Knowledge graphs (KGs) are graph-structured knowledge resources including general purpose or commonsense facts, and conceptual knowledge about the application domain, ideally capturing that of a domain expert. Typically, this includes a hierarchy of concepts and also richer forms like axioms or rules. KGs have been widely used as the backend of AI and information systems, such as in Google search engine, Alexa and Siri. Many domains use ontologies (widely regarded as a kind of KG) to represent human knowledge with reasoning support, e.g., the SNOMED ontology in clinical settings. Integrating KGs with deep learning for neural-symbolic AI is a very promising direction with some pioneering studies conducted, showing the feasibility of using KGs for addressing many ML challenges such as the shortage of samples [1] and explanation [2].

The Information Management Group at the University of Manchester invites applications for PhD candidates in the area of Neural-symbolic AI with KGs. PhD projects in this area will explore how contemporary techniques in Machine Learning (such as Deep Neural Networks) and Symbolic AI (such as Knowledge Representation and Reasoning) can be used as a foundation to address the machine learning guidance and explainability challenges.

Examples of research challenges include: 1) how to construct a customized and robust KG for a machine learning task; 2) how to interpret a neural network model and justify its prediction for human beings; 3) how to inject domain knowledge into a machine learning for efficient learning with no or only a limited number of samples; 4) how to transfer models for a new task or context with domain knowledge guidance.

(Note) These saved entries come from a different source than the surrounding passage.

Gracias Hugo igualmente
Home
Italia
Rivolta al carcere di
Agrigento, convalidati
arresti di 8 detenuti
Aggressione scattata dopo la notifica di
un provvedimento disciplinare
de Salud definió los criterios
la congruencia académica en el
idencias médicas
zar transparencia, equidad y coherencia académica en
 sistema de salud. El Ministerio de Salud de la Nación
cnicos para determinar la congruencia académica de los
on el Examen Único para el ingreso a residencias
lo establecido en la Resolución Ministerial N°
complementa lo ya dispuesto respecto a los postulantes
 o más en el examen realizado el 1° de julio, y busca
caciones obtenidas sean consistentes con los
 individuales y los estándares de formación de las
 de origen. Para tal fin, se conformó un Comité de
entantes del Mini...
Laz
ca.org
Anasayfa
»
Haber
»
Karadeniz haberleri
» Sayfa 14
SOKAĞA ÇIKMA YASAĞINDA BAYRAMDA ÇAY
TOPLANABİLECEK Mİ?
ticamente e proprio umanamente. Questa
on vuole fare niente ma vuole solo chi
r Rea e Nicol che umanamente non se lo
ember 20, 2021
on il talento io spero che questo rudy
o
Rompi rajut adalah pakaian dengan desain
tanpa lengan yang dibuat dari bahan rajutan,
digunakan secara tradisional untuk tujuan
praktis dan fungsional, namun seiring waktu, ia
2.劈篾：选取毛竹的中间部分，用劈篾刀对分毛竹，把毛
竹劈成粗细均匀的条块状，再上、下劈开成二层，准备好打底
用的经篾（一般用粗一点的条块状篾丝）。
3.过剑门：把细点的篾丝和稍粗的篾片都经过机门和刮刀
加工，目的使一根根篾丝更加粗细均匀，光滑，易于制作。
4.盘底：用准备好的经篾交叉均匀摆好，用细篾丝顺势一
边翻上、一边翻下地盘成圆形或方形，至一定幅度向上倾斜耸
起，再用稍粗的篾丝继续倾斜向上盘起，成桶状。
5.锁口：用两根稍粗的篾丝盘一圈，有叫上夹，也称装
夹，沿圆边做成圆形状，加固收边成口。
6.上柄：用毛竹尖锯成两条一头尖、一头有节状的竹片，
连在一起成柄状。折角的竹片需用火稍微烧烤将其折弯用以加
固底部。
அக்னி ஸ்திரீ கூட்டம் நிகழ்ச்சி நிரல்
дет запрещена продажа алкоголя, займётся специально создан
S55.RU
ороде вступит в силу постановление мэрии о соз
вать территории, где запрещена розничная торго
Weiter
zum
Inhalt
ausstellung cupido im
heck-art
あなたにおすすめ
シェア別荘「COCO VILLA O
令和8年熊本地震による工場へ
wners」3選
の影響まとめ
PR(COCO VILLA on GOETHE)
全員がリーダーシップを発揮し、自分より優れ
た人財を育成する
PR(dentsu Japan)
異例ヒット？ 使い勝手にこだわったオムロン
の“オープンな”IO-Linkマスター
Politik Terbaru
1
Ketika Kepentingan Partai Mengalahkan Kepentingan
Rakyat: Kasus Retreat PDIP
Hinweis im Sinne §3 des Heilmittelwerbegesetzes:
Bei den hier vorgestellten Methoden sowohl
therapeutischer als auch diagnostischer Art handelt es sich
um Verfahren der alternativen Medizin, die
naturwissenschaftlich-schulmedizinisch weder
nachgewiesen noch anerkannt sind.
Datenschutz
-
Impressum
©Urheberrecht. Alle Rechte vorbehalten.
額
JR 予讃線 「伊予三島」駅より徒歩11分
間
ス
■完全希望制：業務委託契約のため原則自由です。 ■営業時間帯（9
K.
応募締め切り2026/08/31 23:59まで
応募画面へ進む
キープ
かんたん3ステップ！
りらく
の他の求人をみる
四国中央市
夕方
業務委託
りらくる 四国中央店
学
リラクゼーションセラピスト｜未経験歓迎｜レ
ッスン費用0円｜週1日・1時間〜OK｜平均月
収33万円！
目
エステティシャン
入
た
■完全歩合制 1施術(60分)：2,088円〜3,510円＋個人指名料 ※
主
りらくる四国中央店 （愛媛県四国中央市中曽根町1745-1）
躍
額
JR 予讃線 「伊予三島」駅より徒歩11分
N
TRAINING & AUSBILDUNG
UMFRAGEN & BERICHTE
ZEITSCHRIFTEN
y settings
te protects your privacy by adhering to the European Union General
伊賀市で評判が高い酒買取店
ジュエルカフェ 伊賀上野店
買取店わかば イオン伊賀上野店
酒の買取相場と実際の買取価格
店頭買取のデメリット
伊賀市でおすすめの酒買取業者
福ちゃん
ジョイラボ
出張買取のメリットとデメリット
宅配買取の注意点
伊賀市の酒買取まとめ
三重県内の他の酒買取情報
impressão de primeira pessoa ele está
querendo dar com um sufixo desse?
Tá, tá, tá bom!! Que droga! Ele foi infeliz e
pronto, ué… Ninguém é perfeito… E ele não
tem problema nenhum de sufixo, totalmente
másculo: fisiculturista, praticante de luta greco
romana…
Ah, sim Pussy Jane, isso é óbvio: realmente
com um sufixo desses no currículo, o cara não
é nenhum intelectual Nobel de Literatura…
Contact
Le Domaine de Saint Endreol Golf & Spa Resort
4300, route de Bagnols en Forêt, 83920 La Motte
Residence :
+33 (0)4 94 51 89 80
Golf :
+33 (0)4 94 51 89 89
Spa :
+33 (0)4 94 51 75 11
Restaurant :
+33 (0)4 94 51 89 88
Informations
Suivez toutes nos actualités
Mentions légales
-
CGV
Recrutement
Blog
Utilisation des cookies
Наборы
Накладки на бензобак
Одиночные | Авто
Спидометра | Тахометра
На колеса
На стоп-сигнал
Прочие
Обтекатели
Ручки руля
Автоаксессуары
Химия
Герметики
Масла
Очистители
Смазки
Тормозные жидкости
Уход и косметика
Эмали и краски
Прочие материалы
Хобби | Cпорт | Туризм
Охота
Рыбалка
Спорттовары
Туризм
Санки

Applicants are expected to have:

1. An excellent undergraduate degree in Computer Science or Mathematics (or related discipline), and preferably, a relevant M.Sc. degree.
2. Confidence and independence in programming complex systems in Java or Python.
3. Previous academic or industry experience in at least one of the relevant topics such as Machine Learning, Knowledge Representation and Reasoning, Knowledge Graph, Semantic Web.
4. Excellent report writing and presentation skills.

Please note that applicants must additionally satisfy the standard requirements for postgraduate studies at the University of Manchester, such as a first-class or high upper-second class (or an equivalent international qualification) and English language qualifications, as stated in the PGR guidelines.

Qualified applicants are strongly encouraged to informally contact Jiaoyan Chen (jiaoyan.chen@manchester.ac.uk) or Uli Sattler (uli.sattler@manchester.ac.uk) to discuss the application prior to applying.

[1] Chen, J., etc. (2021) Knowledge-aware Zero-Shot Learning: Survey and Perspective. IJCAI Survey Track.
[2] Tiddi, I., & Schlobach, S. (2022). Knowledge graphs as tools for explainable machine learning: A survey. Artificial Intelligence, 302, 103627.

Person specification

For information

Essential

Applicants will be required to evidence the following skills and qualifications.

  • You must be capable of performing at a very high level.
  • You must have a self-driven interest in uncovering and solving unknown problems and be able to work hard and creatively without constant supervision.

Desirable

Applicants will be required to evidence the following skills and qualifications.

  • You will have good time management.
  • You will possess determination (which is often more important than qualifications) although you'll need a good amount of both.

General

Applicants will be required to address the following.

  • Comment on your transcript/predicted degree marks, outlining both strong and weak points.
  • Discuss your final year Undergraduate project work - and if appropriate your MSc project work.
  • How well does your previous study prepare you for undertaking Postgraduate Research?
  • Why do you believe you are suitable for doing Postgraduate Research?